_Text_
══════════

- Theatrical release poster
- Directed by: Bhushan Patel
- Produced by: Shobha Kapoor; Ekta Kapoor;
- Starring: Sunny Leone; Saahil Prem; Parvin Dabbas; Karan Veer Mehra; Sandhya Mridul; Divya Dutta; Anita Hassanandani; Shriyog Rithe; Karan Taluja; Jeevan;
- Music by: Songs: Chirantan Bhatt Meet Bros Anjjan Yo Yo Honey Singh Pranay Rijia Background Score: Amar Mohile
- Production companies: Balaji Motion Pictures; ALT Entertainment; Mehra Entertainment;
- Distributed by: Balaji Motion Pictures; White Hill Studios (North America);
- Release date: 21 March 2014;
- Running time: 119 minutes
- Country: India
- Language: Hindi
- Budget: ₹19 crore (US$2.0 million)
- Box office: ₹63.29 crore (US$6.6 million)

= Ragini MMS 2 =

Ragini MMS 2 is a 2014 Indian erotic horror thriller film directed by Bhushan Patel and produced by Shobha Kapoor and Ekta Kapoor under Balaji Motion Pictures and ALT Entertainment. The movie is the sequel to the 2011 horror movie Ragini MMS. Ragini MMS 2 features Sunny Leone and Saahil Prem in lead roles in a continuation of the plot from the prequel. Unlike the first film, the movie is not shot in found footage format. The film received an A certificate. The film was a major commercial success, being declared a hit at the box office, and catapulting Sunny as a mainstream actress.

== Plot ==
The film begins where the previous film ended. Ragini, since the incident in the first film, has been at Thane Mental Asylum, and even there she has been haunted by the ghost of the previous film. Meanwhile, Ragini's MMS tape has gone viral - along with rumours of the house's haunted nature, where the MMS was filmed. This catches the attention of a sleazy director, Rocks (Parvin Dabas) who decides to make a movie about the haunting. He signs an ex-porn star, Sunny Leone (Sunny Leone) as the lead actress and decides to shoot the movie in the same house where the MMS was recorded.

══════════

_Material provided_

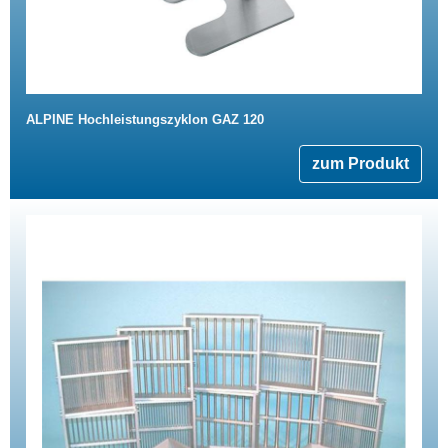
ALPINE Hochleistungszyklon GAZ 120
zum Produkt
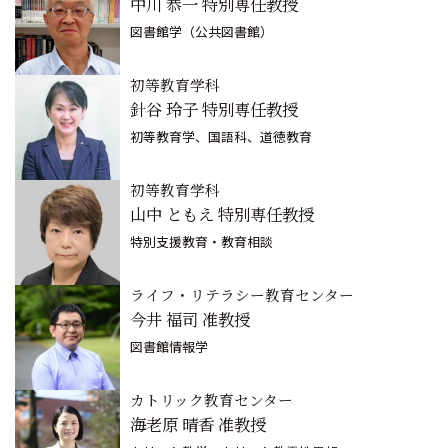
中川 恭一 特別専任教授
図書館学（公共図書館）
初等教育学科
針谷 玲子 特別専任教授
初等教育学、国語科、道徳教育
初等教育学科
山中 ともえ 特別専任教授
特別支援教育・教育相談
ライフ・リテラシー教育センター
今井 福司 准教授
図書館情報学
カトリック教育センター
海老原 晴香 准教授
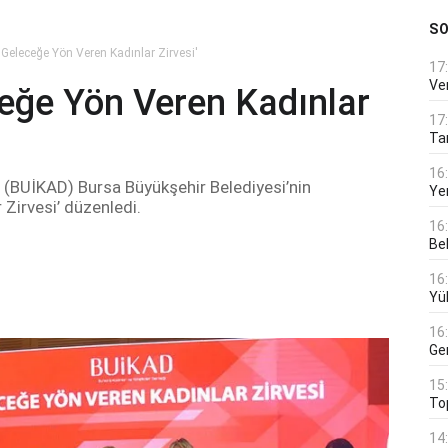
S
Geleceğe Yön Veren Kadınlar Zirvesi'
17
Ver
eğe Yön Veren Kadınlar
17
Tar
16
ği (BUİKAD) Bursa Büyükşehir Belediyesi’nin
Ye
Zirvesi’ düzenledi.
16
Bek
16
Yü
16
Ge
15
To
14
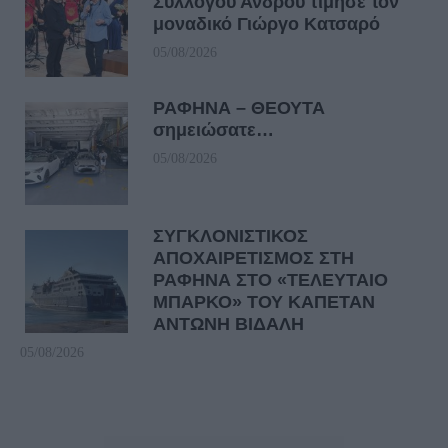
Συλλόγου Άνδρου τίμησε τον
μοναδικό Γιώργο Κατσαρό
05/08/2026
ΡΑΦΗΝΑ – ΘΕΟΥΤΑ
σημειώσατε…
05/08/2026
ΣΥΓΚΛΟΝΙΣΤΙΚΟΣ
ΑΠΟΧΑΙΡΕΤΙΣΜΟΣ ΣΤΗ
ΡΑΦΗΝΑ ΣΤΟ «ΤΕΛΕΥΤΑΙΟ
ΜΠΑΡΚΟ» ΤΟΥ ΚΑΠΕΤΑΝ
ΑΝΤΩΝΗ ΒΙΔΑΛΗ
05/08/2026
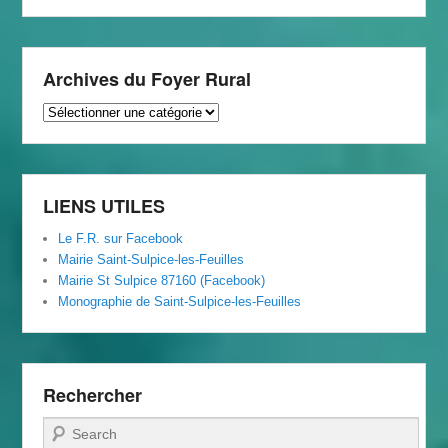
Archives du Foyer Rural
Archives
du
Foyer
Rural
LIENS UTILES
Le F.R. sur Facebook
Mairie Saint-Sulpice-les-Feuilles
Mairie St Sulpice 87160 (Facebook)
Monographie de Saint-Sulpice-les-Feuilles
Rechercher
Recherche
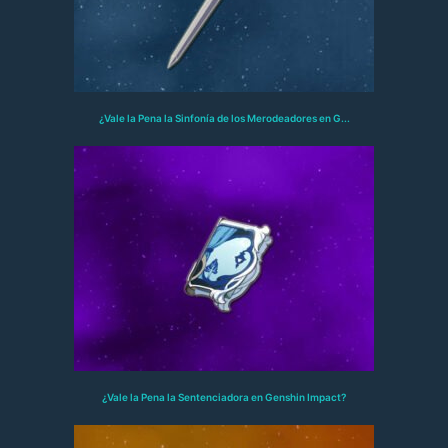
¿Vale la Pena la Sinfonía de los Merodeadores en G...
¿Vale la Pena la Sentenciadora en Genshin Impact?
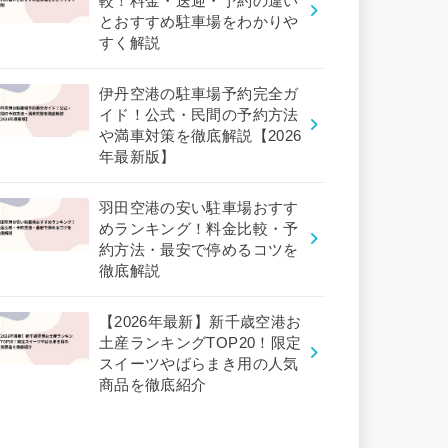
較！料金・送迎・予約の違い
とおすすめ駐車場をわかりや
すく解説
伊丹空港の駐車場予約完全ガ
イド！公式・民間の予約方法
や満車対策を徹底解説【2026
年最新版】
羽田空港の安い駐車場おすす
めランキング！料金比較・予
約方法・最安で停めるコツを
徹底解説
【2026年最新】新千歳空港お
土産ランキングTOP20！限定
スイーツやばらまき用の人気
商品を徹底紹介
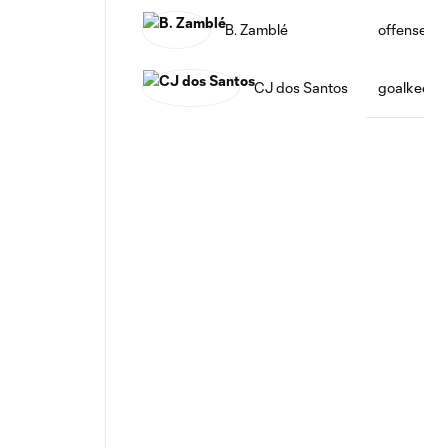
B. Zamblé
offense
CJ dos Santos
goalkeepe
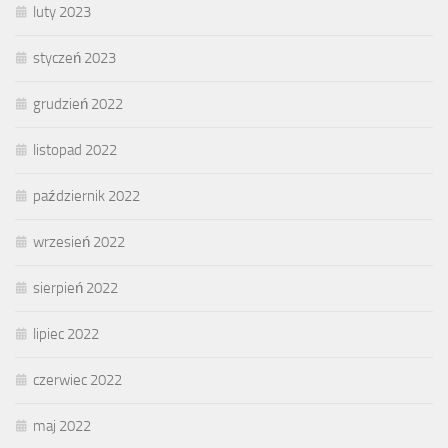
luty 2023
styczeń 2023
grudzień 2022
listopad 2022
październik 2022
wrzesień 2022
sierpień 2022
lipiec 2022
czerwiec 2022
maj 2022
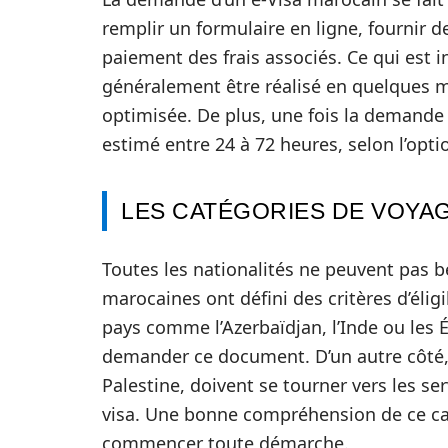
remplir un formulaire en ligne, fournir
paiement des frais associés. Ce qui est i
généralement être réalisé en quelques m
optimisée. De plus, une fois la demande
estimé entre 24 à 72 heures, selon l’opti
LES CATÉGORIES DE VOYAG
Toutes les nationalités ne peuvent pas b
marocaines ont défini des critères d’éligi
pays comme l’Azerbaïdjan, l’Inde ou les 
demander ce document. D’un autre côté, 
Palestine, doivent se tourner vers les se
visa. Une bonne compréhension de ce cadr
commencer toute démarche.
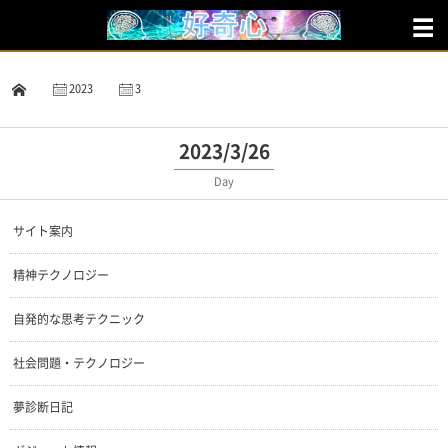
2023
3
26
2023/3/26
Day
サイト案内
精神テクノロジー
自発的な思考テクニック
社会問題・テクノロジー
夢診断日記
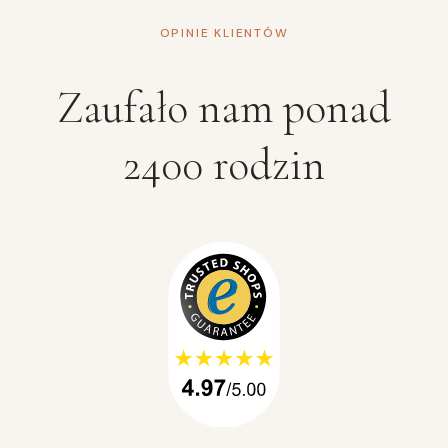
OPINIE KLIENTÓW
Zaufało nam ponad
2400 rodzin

══════════

_How to complete this task_
Write the next part of the article on the film Ragini MMS 2, starting right after its last sentence. You won't need the entries for this.

_Response below_
Sunny, who takes an instant liking to the script, seeks permission to meet the real Ragini (Kainaz Motivala), to get a better in-depth understanding of the character she wants to portray. But the meeting goes horribly wrong when Ragini stabs herself brutally in the neck.

Later, the cast and crew arrive at the haunted house to shoot and strange things begin to happen, especially to Sunny. Elsewhere, Dr. Meera Dutta (Divya Dutta), a psychiatrist who specialises in cases for which science has no answers, takes up Ragini's case. After going through old newspaper clippings and video tapes of Ragini, she finds the truth regarding the haunting.

She finds out that the ghost haunting the house was a married woman with two daughters and a son. She loved her son more than her daughters since she had conceived him after much difficulty and prayer. One day, the boy and his two sisters were playing hide and seek when the boy slipped into a well and drowned. This drove his mother insane and caused her to embark on a desperate quest to resurrect him from the dead. A Baba who claimed to perform black magic arrived and convinced her the only way to bring her son back was to sacrifice both of her daughters. The insane mother agreed and the Baba chopped off the daughters' heads. He put the sword in her hands, told her to close her eyes, and chant. While she did that he stole all of her money and ran away. When the villagers finally arrived, they assumed that the mother was practising witchcraft and punished her by hanging her from a tree, stoning her, and burning her alive. The woman survived, finally dropped from the tree, and after cursing them all, killed herself by stabbing herself in the neck with the rattle-toy her son used to play with.

Dr. Dutta then rushes to the shooting location to inform the cast and crew to abandon their shooting and leave the house immediately. But it is too late as the ghost has already possessed Sunny and started killing the film's cast and crew by either luring them into having sex or by catching them off guard. Only the scriptwriter Satya (Saahil Prem) and actress Monali (Sandhya Mridul) are left alive.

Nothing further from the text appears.